Man unterscheidet zwischen Erlebnis- und Stimmungslyrik (Natur, Liebe) sowie Gedanken- und Ideenlyrik (philosophische, politische, geschichtliche Themen).

Poetische, sprachliche, stilistische Mittel

In einer Interpretation sollten vier bist fünf sprachliche Mittel genannt und an Beispielen aus dem Gedicht erläutert werden.

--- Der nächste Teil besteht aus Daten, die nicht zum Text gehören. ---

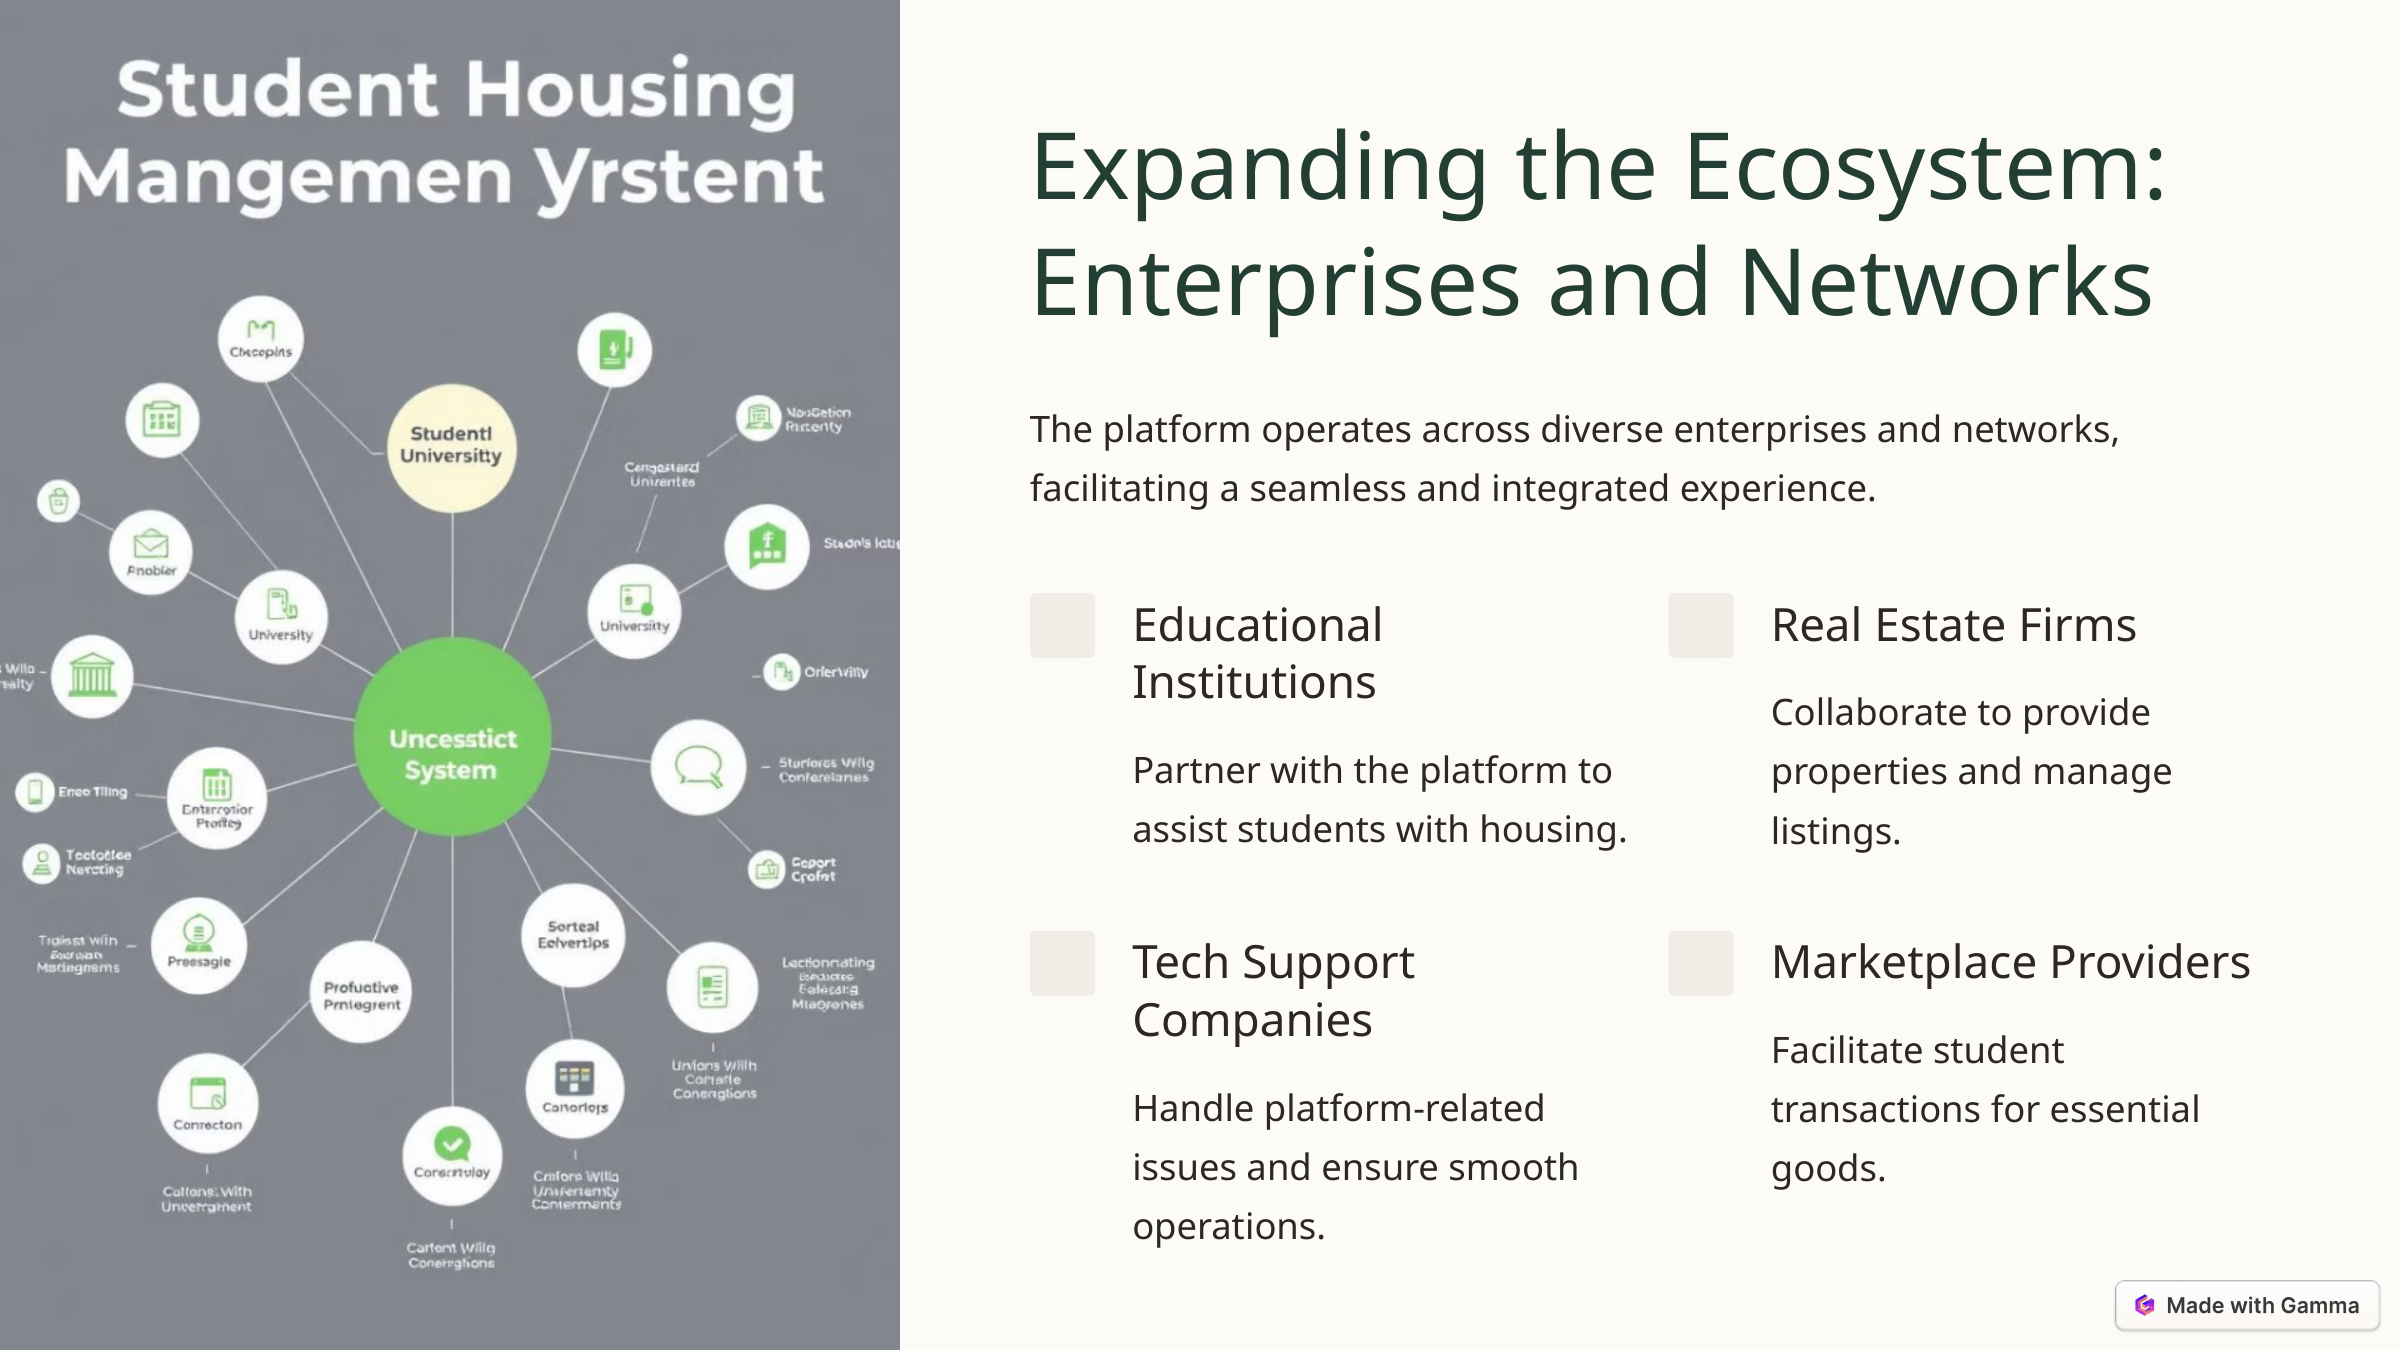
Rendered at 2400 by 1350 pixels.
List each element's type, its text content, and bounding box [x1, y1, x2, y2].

text_box [1030, 930, 1096, 996]
text_box Tech Support Companies [1132, 930, 1632, 1047]
text_box Expanding the Ecosystem: Enterprises and Networks [1030, 102, 2270, 335]
text_box Marketplace Providers [1770, 930, 2239, 989]
text_box Educational Institutions [1132, 593, 1632, 710]
text_box Partner with the platform to assist students with housing. [1132, 731, 1632, 851]
picture [0, 0, 900, 1350]
text_box The platform operates across diverse enterprises and networks, facilitating a seamless and integrated experience. [1030, 390, 2270, 510]
text_box Collaborate to provide properties and manage listings. [1770, 673, 2270, 852]
picture [2106, 1271, 2389, 1339]
text_box Facilitate student transactions for essential goods. [1770, 1011, 2270, 1190]
text_box [1668, 930, 1734, 996]
text_box Handle platform-related issues and ensure smooth operations. [1132, 1069, 1632, 1248]
text_box [1030, 593, 1096, 659]
text_box Real Estate Firms [1770, 593, 2236, 652]
text_box [1668, 593, 1734, 659]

  • Sprachliches Bild – Auffälligkeiten in der Wortwahl, Anschaulichkeit.
  • Metapher – Übertragung, Wörter werden nicht in ihrer wörtlichen, sondern in einer übertragenen Bedeutung gebraucht. Die Beziehung zwischen den Wörtern beruht auf einer sachlichen Ähnlichkeit. (z. Bsp.: Heulen des Windes)
  • Metonymie – Umbenennung, eigentliches Wort durch ein anderes ersetzt. Die Beziehung der Wörter besteht in einer Nachbarschaft oder auch realen sachlichen Zusammengehörigkeit. (z. Bsp.: Ursache für Wirkung – Krach/Streit, Rohstoff für das Erzeugte – Eisen/Schwert)
  • Vergleich – Zwei Begriffe die sich in mindestens einem Punkt gleichen. Meisstens zu erkennen an dem Wort „wie“.
  • Allegorie – Anders bildlich Reden, überträgt gedachtes in Bild. Ist im Allgemeinen ein Gleichnis. Eine abstrakte Idee wird durch etwas gegenständliches ausgedrückt. (z. Bsp.: Friede durch Tauben, Liebe durch Amor)
  • Symbol – Sinnbild oder Kennzeichen, veranschaulicht einen abstrakten Begriff. (z. Bsp.: das christliche Kreuz, die Waage für Gerechtigkeit, weisse Taube für Frieden, rotes Herz für Liebe)
  • Chiffre – Wörter verlieren ihre eigentliche Bedeutung. Sind Zeichen dessen Inhalt rätselhaft und nicht ohne weiteres zu deuten ist. Meisst sind es verrätselte Symbole mit sehr komplexer Bedeutung.
  • Alliteration – Aufeinanderfolgene Wörter mit gleichen Anlaut. (z. Bsp.: Kind und Kegel, Mensch Meier, Milch macht müde Männer munter)
  • Anapher – Wiederholung eines Wortes oder einer Wortgruppe am Anfang aufeinander folgender Sätze. (z. Bsp.: Ich fordere Moral. Ich fordere Verständnis.)
  • Antithese – Eine allgemeine Gegenbehauptung einer Ausgangsbehauptung. Dabei werden zwei Wörter, Begriffe, Satzteile oder Sätze einander gegenübergestellt, die sich im Sinn widersprechen. Ein Gegensatz oder Wiederspruch wird deutlich hervorgehoben. Meisstens zu erkennen an der Einleitung „aber“. (z. Bsp.: Er konnte alles, aber er konnte dies nicht.)
  • Chiasmus – Spiegelbildliche Anordnung entsprechender Satzteile. (z. Bsp.: Ich bin gross, klein bist du., Er liebt Rosen, Nelken mag er nicht.)
  • Ellipse – Auslassung eines Satzteiles, der zum Verständnis nicht unbedingt notwendig ist. (z. Bsp.: Je schneller, desto besser., Ich kann dies, du nicht., Na und?, Wer? Ich!)
  • Hyperbel – Übertreibung des Ausdrucks in vergrösserndem oder verkleinerndem Sinne. (z. Bsp.: Blitzschnell, Schnekcntempo, Todmüde, Fuchsteufelswild)
  • Oxymoron – Verbindung zweier sich logisch ausschliessender Begriffe, die in pointierter Absicht miteinander verbunden werden. (z. Bsp.: Alter Knabe, bittere Süsse, traurigfroh, helldunkel, hassliebe)
  • Personifikation – Vermenschlichung abstrakter Begriffe und lebloser Dinge. (z. Bsp.: Frau Welt, Gevatter Tod, Vater Rhein, Es kam die Nacht und blätterte gleichgültig in den Bäumen.)
  • rhetorische Frage – Scheinbare Frage, weil keine Antwort erwartet wird. (z. Bsp.: Wer glaubt das denn noch?, Wie dumm bist du denn?)

Gedichtinterpretation

Bei einer Gedichtinterpretationen sollte der nachfolgende schematische Ablauf zum Tragen kommen.

  1. Einleitung – Falls bekannt Daten zum Autor und der Entstehungszeit, Titel des Gedichtes sowie die Gedichtart erwähnen.
  2. Formale Mittel – Nennen des Reimschemas und der Reimform. Metrum bzw. Versmass sowie die Kadenz bestimmen. Wirkung des Metrum wie auch der Kadenz nicht unvergessen lassen.
  3. Sprachliche Mittel – Bezugnehmen auf die sprachlichen Mittel, diese an konkreten Zitaten bzw. Beispielen erläutern.
  4. Ihaltsbezug – Thema des Gedichtes aufgreifen, den Titel-Text Bezug bestimmen und erläutern. Angabe zum lyrischen Ich.
  5. Deutung – Was und wie will uns der Autor etwas zum Ausdruck bringen. Immer Zitate, Fakten aufgreifen und am Text belegen. Besteht zum Beispiel eine moralische Aufforderung oder eine lyrische Darstellung.